:: Input for this task ::

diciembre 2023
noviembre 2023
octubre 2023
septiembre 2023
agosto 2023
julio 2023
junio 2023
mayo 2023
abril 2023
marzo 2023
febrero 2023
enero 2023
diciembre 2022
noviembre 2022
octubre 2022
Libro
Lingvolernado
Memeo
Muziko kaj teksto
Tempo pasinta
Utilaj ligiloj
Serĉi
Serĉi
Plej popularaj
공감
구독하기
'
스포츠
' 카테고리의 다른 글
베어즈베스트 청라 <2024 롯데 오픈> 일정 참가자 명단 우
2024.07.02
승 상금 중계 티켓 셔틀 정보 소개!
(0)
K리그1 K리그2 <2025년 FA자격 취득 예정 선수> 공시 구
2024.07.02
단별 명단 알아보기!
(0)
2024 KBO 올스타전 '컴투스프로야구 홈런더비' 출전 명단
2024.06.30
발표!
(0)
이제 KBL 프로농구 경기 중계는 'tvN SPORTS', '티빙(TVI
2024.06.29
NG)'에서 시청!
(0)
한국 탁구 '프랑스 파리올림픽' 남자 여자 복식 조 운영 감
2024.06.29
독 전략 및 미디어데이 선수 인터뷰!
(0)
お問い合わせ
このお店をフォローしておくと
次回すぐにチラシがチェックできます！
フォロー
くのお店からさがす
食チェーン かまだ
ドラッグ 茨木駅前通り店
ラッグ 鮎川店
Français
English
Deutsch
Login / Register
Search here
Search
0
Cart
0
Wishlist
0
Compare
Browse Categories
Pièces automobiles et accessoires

:::

__Requirement__:
Update every row by swapping "Cart" for "Basket". Leave every other part of the lines as it is.

__Task solution__:
diciembre 2023
noviembre 2023
octubre 2023
septiembre 2023
agosto 2023
julio 2023
junio 2023
mayo 2023
abril 2023
marzo 2023
febrero 2023
enero 2023
diciembre 2022
noviembre 2022
octubre 2022
Libro
Lingvolernado
Memeo
Muziko kaj teksto
Tempo pasinta
Utilaj ligiloj
Serĉi
Serĉi
Plej popularaj
공감
구독하기
'
스포츠
' 카테고리의 다른 글
베어즈베스트 청라 <2024 롯데 오픈> 일정 참가자 명단 우
2024.07.02
승 상금 중계 티켓 셔틀 정보 소개!
(0)
K리그1 K리그2 <2025년 FA자격 취득 예정 선수> 공시 구
2024.07.02
단별 명단 알아보기!
(0)
2024 KBO 올스타전 '컴투스프로야구 홈런더비' 출전 명단
2024.06.30
발표!
(0)
이제 KBL 프로농구 경기 중계는 'tvN SPORTS', '티빙(TVI
2024.06.29
NG)'에서 시청!
(0)
한국 탁구 '프랑스 파리올림픽' 남자 여자 복식 조 운영 감
2024.06.29
독 전략 및 미디어데이 선수 인터뷰!
(0)
お問い合わせ
このお店をフォローしておくと
次回すぐにチラシがチェックできます！
フォロー
くのお店からさがす
食チェーン かまだ
ドラッグ 茨木駅前通り店
ラッグ 鮎川店
Français
English
Deutsch
Login / Register
Search here
Search
0
Basket
0
Wishlist
0
Compare
Browse Categories
Pièces automobiles et accessoires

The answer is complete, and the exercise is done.